Start of Source material

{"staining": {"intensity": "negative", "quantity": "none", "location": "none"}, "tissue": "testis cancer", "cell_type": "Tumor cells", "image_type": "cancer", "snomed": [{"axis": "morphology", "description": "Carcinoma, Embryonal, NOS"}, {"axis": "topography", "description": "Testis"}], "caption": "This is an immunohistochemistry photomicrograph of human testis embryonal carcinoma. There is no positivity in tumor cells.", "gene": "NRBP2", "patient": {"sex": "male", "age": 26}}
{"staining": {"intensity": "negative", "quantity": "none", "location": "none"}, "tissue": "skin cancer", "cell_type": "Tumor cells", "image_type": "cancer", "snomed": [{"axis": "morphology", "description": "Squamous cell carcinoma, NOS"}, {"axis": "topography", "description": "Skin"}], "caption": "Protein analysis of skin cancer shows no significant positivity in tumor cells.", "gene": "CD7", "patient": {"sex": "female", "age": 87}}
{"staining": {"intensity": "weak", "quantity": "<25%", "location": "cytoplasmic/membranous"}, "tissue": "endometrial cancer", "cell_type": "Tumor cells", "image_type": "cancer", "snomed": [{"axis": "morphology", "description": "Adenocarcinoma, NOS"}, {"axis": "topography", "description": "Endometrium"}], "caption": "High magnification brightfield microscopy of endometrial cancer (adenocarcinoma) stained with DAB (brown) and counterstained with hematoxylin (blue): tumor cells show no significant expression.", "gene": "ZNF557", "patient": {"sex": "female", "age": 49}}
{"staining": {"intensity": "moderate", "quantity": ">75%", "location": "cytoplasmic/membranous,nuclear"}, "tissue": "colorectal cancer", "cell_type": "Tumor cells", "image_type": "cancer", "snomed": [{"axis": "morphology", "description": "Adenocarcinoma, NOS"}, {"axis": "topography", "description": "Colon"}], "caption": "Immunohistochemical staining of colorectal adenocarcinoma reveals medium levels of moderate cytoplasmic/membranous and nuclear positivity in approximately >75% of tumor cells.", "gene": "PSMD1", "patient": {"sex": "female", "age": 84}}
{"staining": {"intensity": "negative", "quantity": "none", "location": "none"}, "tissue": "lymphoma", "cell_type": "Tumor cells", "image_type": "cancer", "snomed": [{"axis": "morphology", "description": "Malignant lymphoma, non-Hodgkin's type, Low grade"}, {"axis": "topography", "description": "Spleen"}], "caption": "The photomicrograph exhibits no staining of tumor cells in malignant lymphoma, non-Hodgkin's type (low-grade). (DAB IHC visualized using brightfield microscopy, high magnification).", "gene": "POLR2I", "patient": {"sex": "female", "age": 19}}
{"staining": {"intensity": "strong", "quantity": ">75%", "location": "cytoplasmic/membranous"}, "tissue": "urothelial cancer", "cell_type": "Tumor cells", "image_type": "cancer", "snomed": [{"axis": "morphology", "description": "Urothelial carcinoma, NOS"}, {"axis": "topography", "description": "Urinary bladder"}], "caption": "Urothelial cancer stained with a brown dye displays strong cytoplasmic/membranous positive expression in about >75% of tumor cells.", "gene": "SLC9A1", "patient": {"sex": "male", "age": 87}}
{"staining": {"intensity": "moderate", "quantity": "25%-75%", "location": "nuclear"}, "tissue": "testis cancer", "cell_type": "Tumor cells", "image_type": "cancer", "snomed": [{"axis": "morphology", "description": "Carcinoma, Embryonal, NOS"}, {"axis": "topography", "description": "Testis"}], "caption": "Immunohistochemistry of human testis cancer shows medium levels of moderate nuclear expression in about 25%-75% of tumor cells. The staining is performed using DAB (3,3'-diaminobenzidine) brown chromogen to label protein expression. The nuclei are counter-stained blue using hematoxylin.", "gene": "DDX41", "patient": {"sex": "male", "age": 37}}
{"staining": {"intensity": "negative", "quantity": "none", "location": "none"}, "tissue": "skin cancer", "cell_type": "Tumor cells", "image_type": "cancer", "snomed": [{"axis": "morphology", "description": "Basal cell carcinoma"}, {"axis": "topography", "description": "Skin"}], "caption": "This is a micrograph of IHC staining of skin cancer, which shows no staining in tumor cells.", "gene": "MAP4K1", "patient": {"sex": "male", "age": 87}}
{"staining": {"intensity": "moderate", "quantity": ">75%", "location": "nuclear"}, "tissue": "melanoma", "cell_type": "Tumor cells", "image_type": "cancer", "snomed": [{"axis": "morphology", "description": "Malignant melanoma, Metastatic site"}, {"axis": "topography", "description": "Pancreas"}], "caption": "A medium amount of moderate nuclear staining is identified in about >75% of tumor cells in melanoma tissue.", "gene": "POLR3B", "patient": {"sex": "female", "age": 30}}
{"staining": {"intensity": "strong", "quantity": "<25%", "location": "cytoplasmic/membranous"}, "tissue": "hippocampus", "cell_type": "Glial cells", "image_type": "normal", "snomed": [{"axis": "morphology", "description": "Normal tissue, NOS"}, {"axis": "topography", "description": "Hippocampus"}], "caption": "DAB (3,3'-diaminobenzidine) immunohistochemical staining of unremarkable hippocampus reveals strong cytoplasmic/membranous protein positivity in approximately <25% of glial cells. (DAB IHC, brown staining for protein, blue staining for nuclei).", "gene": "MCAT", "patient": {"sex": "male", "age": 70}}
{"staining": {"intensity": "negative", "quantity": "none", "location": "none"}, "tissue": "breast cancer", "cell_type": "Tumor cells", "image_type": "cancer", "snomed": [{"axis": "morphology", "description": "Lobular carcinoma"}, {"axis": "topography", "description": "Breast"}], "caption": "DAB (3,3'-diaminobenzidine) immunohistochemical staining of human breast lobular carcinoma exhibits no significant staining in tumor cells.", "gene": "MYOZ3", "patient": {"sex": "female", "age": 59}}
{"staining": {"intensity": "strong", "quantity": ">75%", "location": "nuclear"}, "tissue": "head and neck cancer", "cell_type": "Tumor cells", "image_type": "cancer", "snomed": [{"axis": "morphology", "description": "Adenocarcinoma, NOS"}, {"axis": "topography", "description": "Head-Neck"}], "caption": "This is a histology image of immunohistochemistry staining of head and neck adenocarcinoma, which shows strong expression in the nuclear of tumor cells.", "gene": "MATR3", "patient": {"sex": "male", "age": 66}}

End of Source material

What the task requires: Your task is to retype the entries verbatim, starting with the line that holds "cancer stained with" and stopping after the line that holds "human testis cancer".

Reply:
{"staining": {"intensity": "strong", "quantity": ">75%", "location": "cytoplasmic/membranous"}, "tissue": "urothelial cancer", "cell_type": "Tumor cells", "image_type": "cancer", "snomed": [{"axis": "morphology", "description": "Urothelial carcinoma, NOS"}, {"axis": "topography", "description": "Urinary bladder"}], "caption": "Urothelial cancer stained with a brown dye displays strong cytoplasmic/membranous positive expression in about >75% of tumor cells.", "gene": "SLC9A1", "patient": {"sex": "male", "age": 87}}
{"staining": {"intensity": "moderate", "quantity": "25%-75%", "location": "nuclear"}, "tissue": "testis cancer", "cell_type": "Tumor cells", "image_type": "cancer", "snomed": [{"axis": "morphology", "description": "Carcinoma, Embryonal, NOS"}, {"axis": "topography", "description": "Testis"}], "caption": "Immunohistochemistry of human testis cancer shows medium levels of moderate nuclear expression in about 25%-75% of tumor cells. The staining is performed using DAB (3,3'-diaminobenzidine) brown chromogen to label protein expression. The nuclei are counter-stained blue using hematoxylin.", "gene": "DDX41", "patient": {"sex": "male", "age": 37}}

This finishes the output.